This is the story of a woman who, while her husband Theseus is mysteriously absent, falls in love with her stepson, the sexily post-adolescent Hippolytus. It’s a passion doomed to have grave consequences.

The male characters in Racine’s play are important. Half of it is about a son who believes he has lost his father, half about a father who believes he has lost his son. Yet it’s the two men’s connections with Phèdre that impel the drama inexorably.

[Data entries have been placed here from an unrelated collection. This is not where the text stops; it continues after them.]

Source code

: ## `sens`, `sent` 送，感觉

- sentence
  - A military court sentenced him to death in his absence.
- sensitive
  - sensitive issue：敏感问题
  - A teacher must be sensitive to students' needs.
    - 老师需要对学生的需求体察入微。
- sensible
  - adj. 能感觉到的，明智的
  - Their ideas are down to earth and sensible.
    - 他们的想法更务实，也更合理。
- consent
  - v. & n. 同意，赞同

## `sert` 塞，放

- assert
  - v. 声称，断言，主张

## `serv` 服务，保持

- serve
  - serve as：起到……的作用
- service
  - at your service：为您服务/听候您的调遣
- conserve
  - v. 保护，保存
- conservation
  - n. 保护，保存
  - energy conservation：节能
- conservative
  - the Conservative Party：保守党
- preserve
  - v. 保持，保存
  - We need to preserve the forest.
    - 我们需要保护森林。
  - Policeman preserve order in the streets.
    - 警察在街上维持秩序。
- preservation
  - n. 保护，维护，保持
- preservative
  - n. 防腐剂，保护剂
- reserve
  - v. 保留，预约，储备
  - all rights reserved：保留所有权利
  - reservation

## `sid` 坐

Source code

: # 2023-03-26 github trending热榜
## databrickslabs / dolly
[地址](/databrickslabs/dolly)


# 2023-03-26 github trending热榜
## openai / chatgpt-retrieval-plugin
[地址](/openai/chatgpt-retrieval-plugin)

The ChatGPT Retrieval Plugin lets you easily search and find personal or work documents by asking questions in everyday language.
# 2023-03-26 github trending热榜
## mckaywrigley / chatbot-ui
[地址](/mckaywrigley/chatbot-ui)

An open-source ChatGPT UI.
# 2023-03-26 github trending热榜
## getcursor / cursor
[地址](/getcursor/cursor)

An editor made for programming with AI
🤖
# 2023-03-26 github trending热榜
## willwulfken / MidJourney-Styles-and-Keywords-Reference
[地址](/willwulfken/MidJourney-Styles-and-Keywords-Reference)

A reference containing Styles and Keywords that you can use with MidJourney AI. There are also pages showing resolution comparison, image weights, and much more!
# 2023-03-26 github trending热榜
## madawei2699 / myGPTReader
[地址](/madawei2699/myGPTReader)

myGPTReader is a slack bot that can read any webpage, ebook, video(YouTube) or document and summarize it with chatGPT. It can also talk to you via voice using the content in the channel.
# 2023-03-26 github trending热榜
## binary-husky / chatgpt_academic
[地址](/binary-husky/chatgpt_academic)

We don’t see Phèdre and Hippolytus together until 40 minutes into the play’s two hours (there is no interval), but when the moment comes it is electric. After Phèdre declares her feelings for her stepson, he has to take a shower to cool off — the production’s one snatch of pure comedy.

The most compelling moment comes later when Theseus tells Phèdre that Hippolytus’s affectations have gravitated elsewhere: an ashen Mirren registers the information and then, alone, feels beneath her ribcage for the “smouldering” resentment that threatens to “burst into hard flames”.

Phèdre’s passions are complex, and she sees herself as unreadable. Indeed, the whole of Racine’s play is clouded by uncertainty. Mirren evokes Phèdre’s conflicted identity with skittish command. She is a heroic lover, yet also viciously self-lacerating, capable of being rhapsodic, delicate, hysterically imploring, tyrannically possessive, haunted and ultimately quavery and spectral. Dominic Cooper’s Hippolytus is an idler with a gift for lofty rhetoric.

Cooper speaks with lambent clarity, but moves awkwardly — perhaps deliberately, since Theseus actually describes his character as “stiff”.

Margaret Tyzack, hunched and doddery as Phèdre’s old nurse Oenone, does an impressive job of being both stern and humane, while Stanley Townsend’s ruggedly imposing Theseus bristles with menace, and Ruth Negga is gutsily innocent as Hippolytus’s secondary love interest Aricia.

It’s Mirren, though, who anchors proceedings, and every time she steps on to Bob Crowley’s austere set of battered stone — which looks disarmingly as though it’s made of Stilton — one’s pulse sprints.

Instead of the metrical regularity and rhyme of Racine’s original, Nicholas Hytner’s confidently directed production uses the thrustingly sinewy blank verse of Ted Hughes — which, characteristically, abounds with animal imagery, as when Venus is likened to a tiger and Theseus recalls being trapped in a cave where he lay “under the showering dung of bats”.

This is only the third time a play by Racine has been staged at the National. The French dramatist can seem a little too serenely severe to British audiences, but here in Hughes’s version his writing comes throbbingly alive. Hughes observed that the experience of the play resembles “an express going through the station without much deceleration — you either jump aboard cleanly, or you miss it”. The comment is apt, for whether cleanly or not, you too should feel the ride.